**Records shown:**
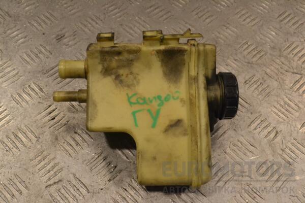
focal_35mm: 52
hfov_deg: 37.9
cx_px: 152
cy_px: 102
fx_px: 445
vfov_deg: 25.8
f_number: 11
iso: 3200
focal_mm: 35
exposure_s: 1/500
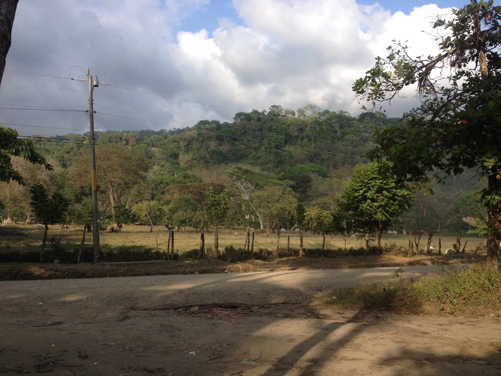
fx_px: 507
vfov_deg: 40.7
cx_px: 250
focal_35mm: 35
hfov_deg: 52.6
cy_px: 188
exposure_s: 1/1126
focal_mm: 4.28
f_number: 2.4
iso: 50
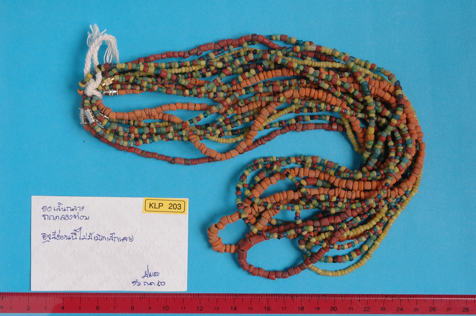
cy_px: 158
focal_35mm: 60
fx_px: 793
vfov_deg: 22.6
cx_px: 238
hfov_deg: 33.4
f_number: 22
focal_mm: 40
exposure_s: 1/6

**Assignment:** When copying the entries above, keep each word as it is and exclude any image.

**Response to the exercise:**
focal_35mm: 52
hfov_deg: 37.9
cx_px: 152
cy_px: 102
fx_px: 445
vfov_deg: 25.8
f_number: 11
iso: 3200
focal_mm: 35
exposure_s: 1/500
fx_px: 507
vfov_deg: 40.7
cx_px: 250
focal_35mm: 35
hfov_deg: 52.6
cy_px: 188
exposure_s: 1/1126
focal_mm: 4.28
f_number: 2.4
iso: 50
cy_px: 158
focal_35mm: 60
fx_px: 793
vfov_deg: 22.6
cx_px: 238
hfov_deg: 33.4
f_number: 22
focal_mm: 40
exposure_s: 1/6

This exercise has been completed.